## Task details
Locate the lines of the listing below that hold "wrist", then copy each of them.

## Extracted material
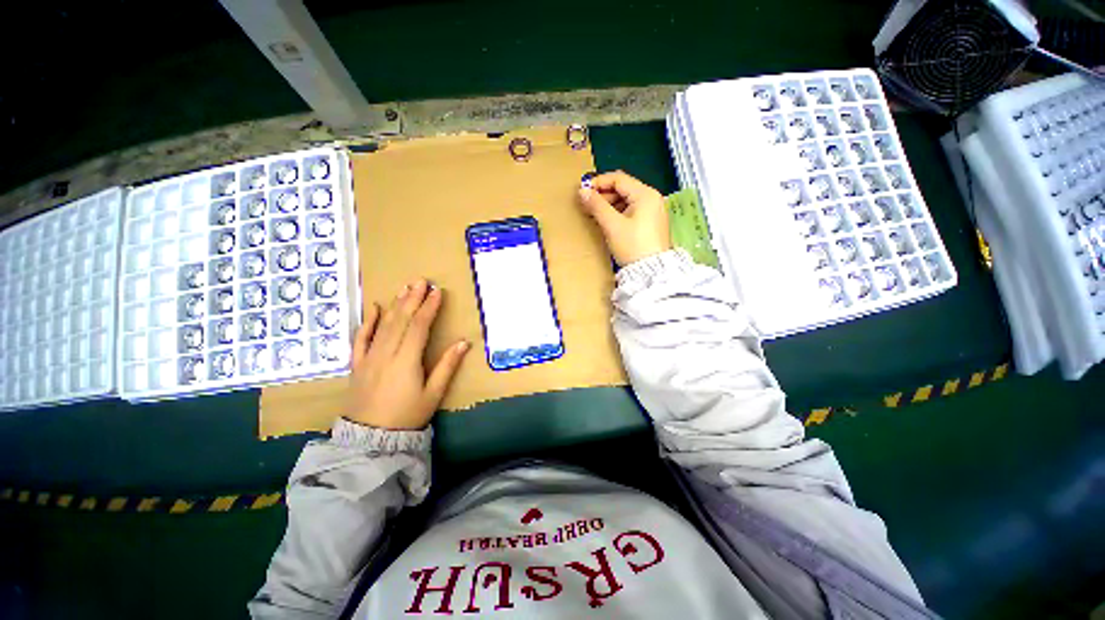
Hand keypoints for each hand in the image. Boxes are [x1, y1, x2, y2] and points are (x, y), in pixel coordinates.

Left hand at [347, 279, 469, 429]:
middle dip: (412, 299)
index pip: (419, 326)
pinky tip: (374, 308)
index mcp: (406, 360)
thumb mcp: (433, 394)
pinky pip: (360, 338)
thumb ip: (448, 366)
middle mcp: (386, 353)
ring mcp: (369, 357)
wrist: (370, 439)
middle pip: (401, 320)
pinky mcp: (358, 364)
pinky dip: (367, 322)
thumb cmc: (408, 416)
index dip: (429, 308)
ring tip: (405, 288)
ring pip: (383, 325)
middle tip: (421, 281)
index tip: (437, 292)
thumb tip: (464, 342)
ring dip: (395, 304)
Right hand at [577, 171, 671, 266]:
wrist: (652, 272)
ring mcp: (653, 211)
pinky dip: (618, 212)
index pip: (619, 179)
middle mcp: (652, 198)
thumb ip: (597, 206)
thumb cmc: (632, 246)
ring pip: (627, 200)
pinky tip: (607, 221)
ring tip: (594, 214)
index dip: (599, 182)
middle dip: (604, 194)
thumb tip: (582, 191)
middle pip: (623, 188)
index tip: (583, 190)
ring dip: (609, 204)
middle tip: (587, 205)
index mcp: (645, 194)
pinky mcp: (651, 223)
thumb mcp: (612, 225)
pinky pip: (632, 210)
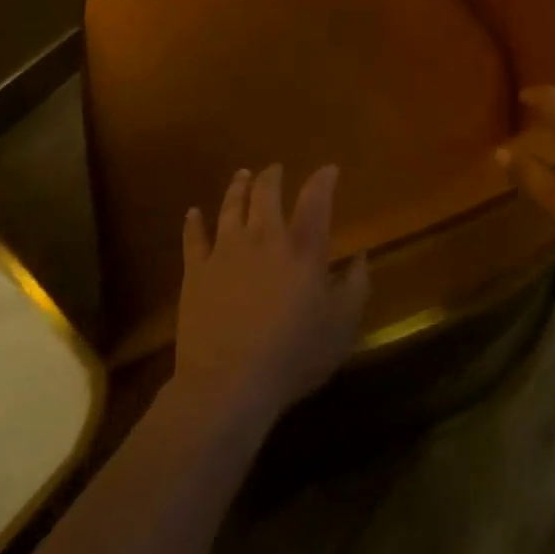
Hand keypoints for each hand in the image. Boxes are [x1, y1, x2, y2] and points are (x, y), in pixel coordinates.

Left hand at [173, 165, 369, 424]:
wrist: (228, 383)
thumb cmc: (293, 355)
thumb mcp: (341, 326)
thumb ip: (355, 286)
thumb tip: (361, 255)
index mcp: (303, 248)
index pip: (316, 200)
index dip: (323, 180)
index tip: (328, 169)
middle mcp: (265, 237)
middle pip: (267, 193)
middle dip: (272, 176)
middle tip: (275, 169)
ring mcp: (227, 250)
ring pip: (232, 206)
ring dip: (238, 187)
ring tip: (242, 175)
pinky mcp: (196, 271)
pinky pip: (193, 238)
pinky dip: (193, 222)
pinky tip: (193, 212)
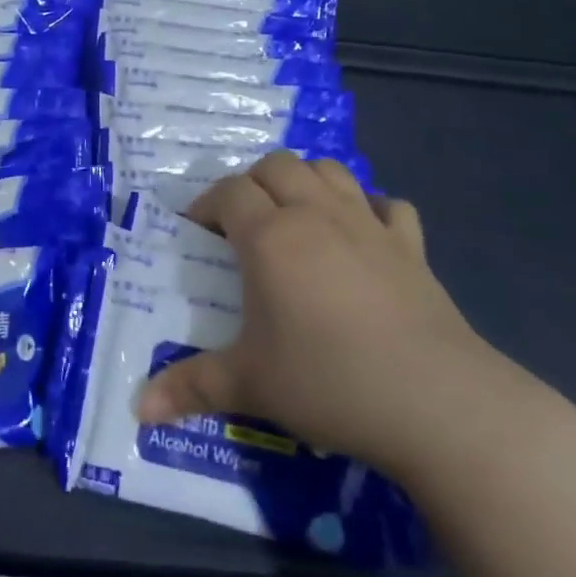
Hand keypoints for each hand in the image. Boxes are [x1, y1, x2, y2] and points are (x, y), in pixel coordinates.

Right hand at [136, 152, 512, 477]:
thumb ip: (191, 387)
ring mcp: (368, 225)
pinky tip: (362, 236)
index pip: (228, 192)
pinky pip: (388, 206)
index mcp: (270, 236)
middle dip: (253, 184)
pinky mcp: (412, 247)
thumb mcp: (250, 385)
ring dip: (306, 182)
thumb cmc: (329, 382)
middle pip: (277, 166)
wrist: (437, 403)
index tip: (198, 233)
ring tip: (296, 218)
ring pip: (330, 171)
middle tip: (244, 225)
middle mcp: (316, 215)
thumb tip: (138, 410)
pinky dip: (369, 209)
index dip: (207, 205)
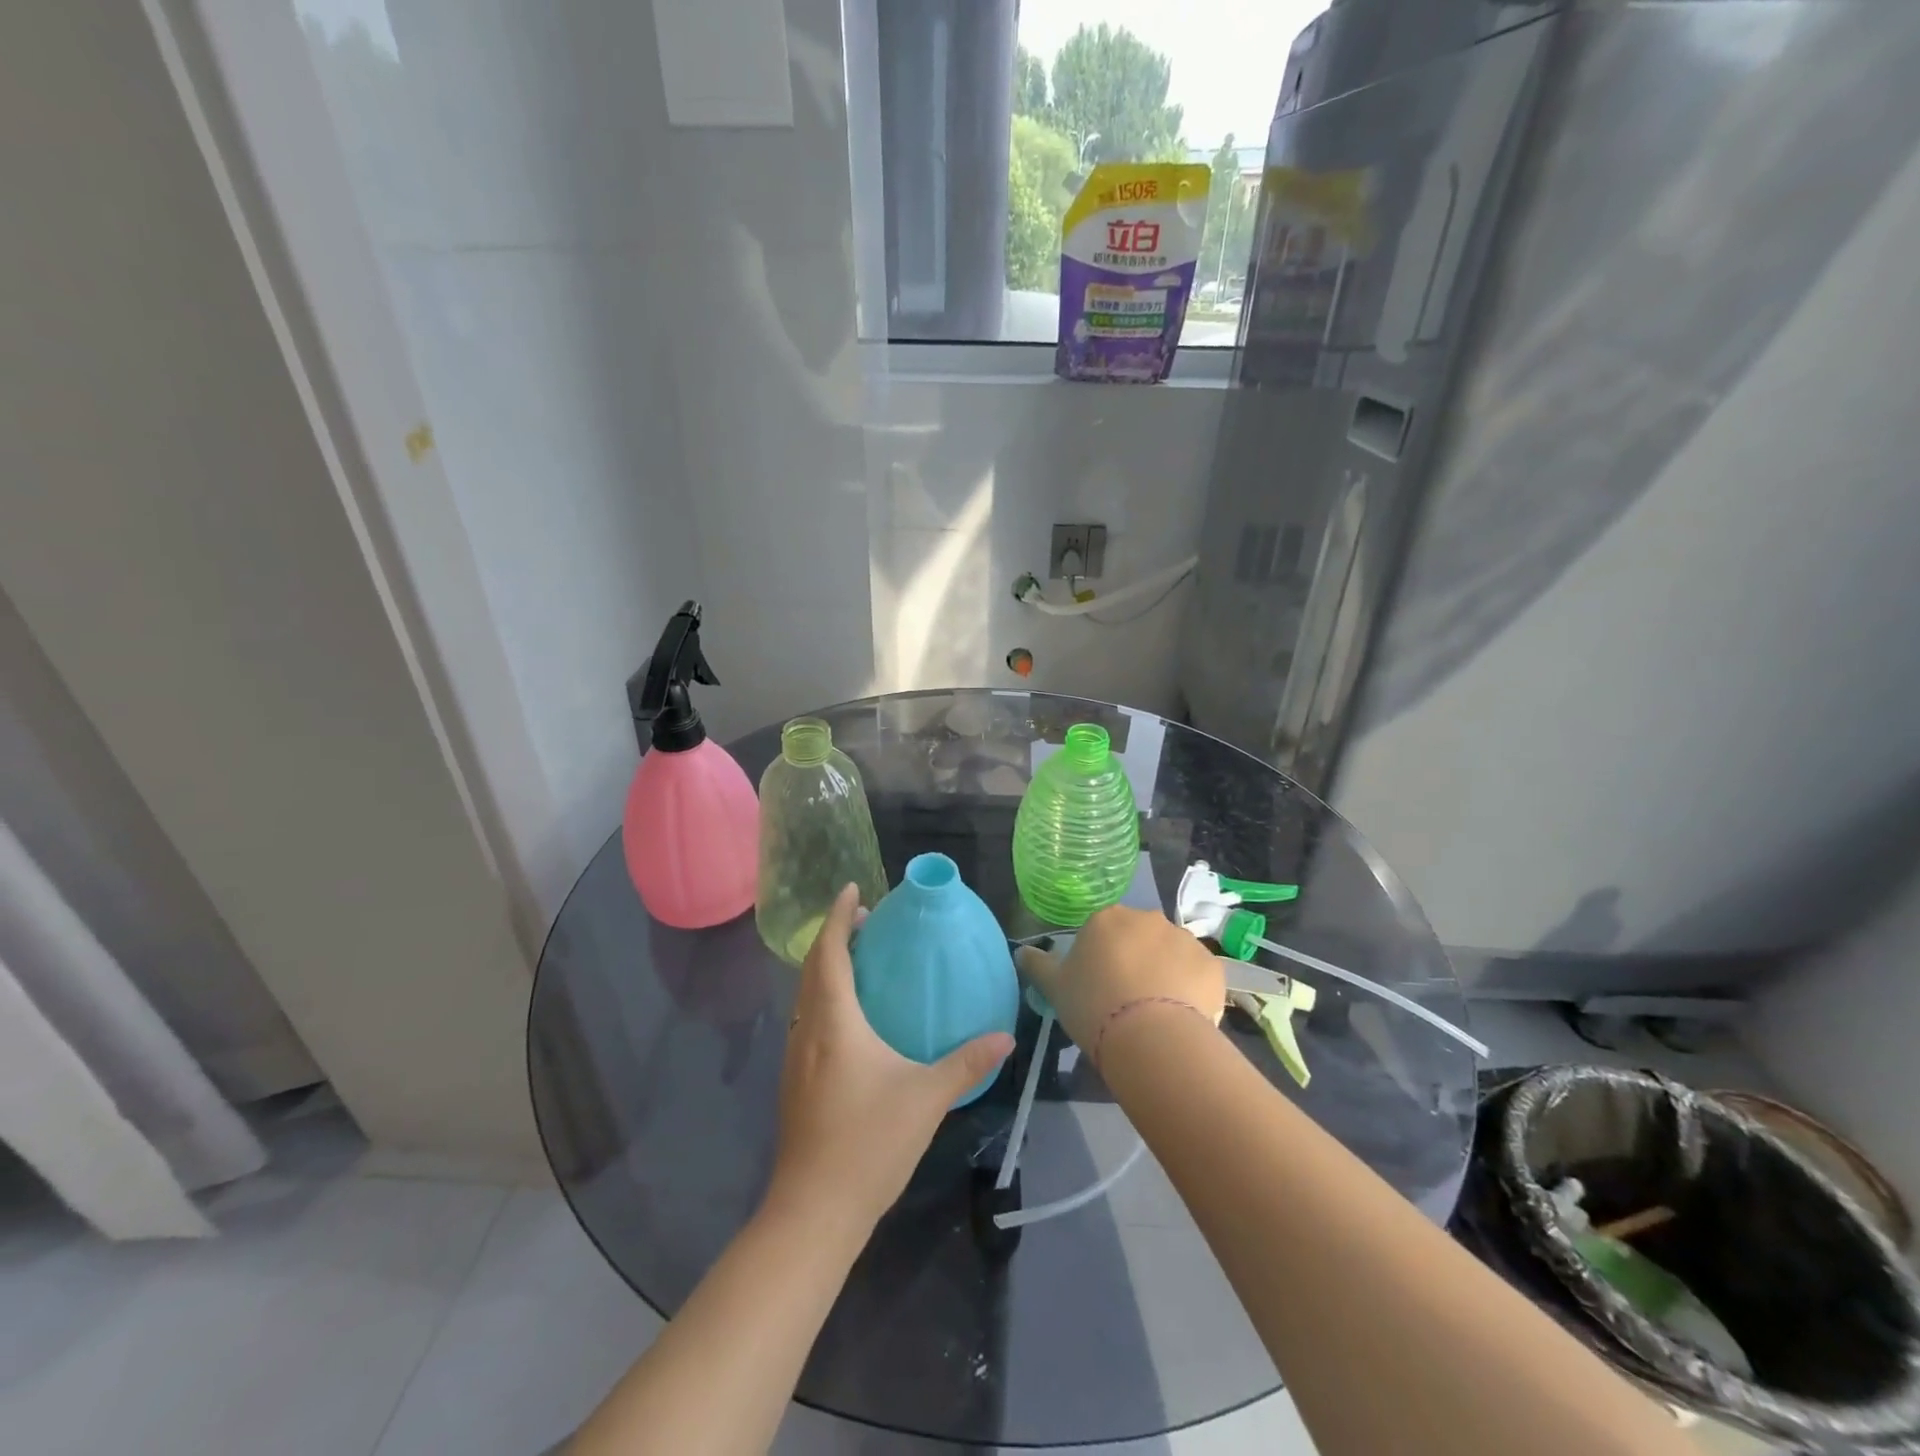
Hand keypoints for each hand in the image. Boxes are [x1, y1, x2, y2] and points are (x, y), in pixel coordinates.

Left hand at [771, 884, 1014, 1229]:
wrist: (814, 1210)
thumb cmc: (869, 1143)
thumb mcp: (927, 1098)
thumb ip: (967, 1062)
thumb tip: (1006, 1036)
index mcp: (834, 1022)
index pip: (830, 952)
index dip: (838, 916)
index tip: (852, 889)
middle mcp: (808, 1030)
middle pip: (813, 967)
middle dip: (835, 936)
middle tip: (865, 920)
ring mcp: (795, 1057)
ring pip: (805, 994)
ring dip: (827, 966)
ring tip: (859, 959)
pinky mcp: (795, 1081)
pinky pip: (806, 1018)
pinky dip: (824, 996)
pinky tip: (849, 1017)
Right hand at [1015, 905, 1225, 1052]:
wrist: (1152, 1037)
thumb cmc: (1094, 1005)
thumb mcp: (1054, 987)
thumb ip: (1037, 965)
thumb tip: (1022, 952)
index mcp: (1107, 918)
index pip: (1101, 931)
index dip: (1099, 958)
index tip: (1098, 986)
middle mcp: (1147, 918)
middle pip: (1138, 937)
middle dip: (1134, 959)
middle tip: (1126, 999)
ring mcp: (1183, 939)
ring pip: (1170, 953)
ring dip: (1163, 972)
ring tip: (1155, 1013)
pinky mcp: (1212, 964)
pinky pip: (1197, 973)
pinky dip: (1190, 988)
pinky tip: (1180, 1016)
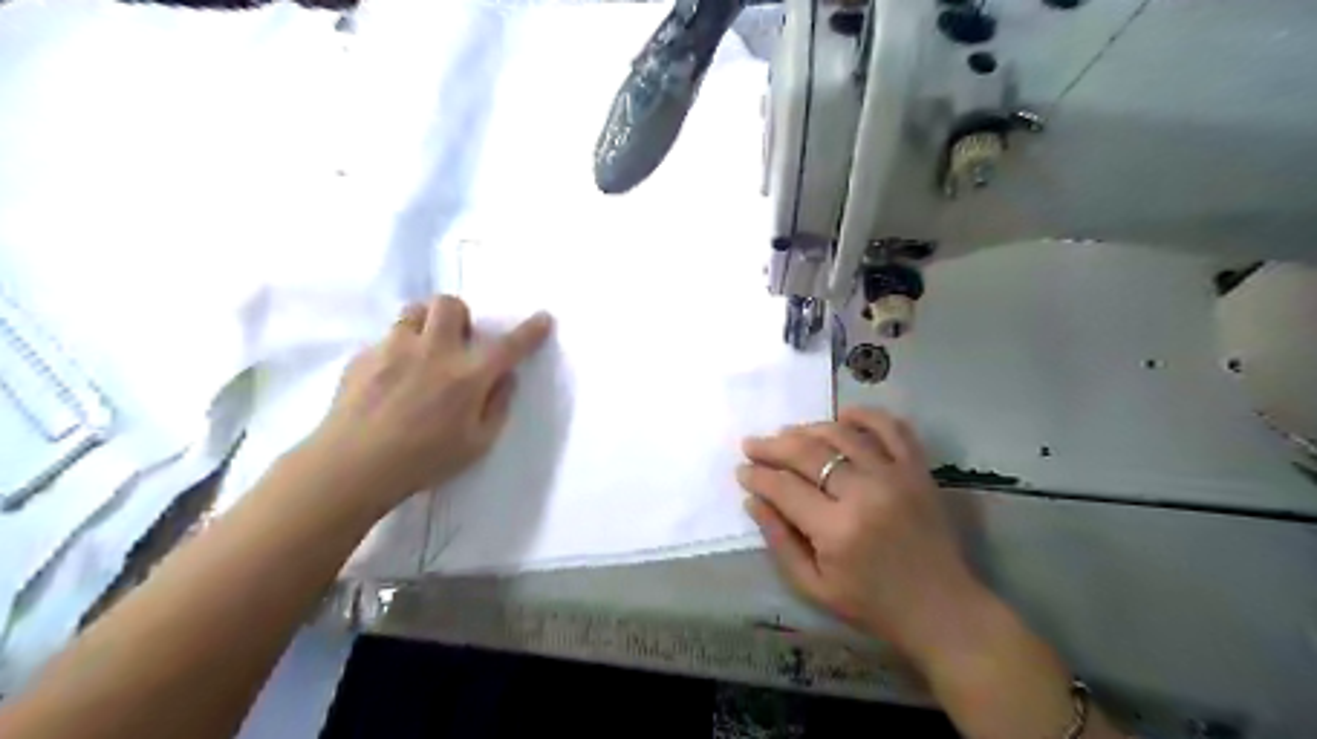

## The completed task
wrist: (370, 439)
wrist: (652, 272)
wrist: (228, 383)
wrist: (437, 403)
wrist: (814, 1210)
wrist: (1152, 1037)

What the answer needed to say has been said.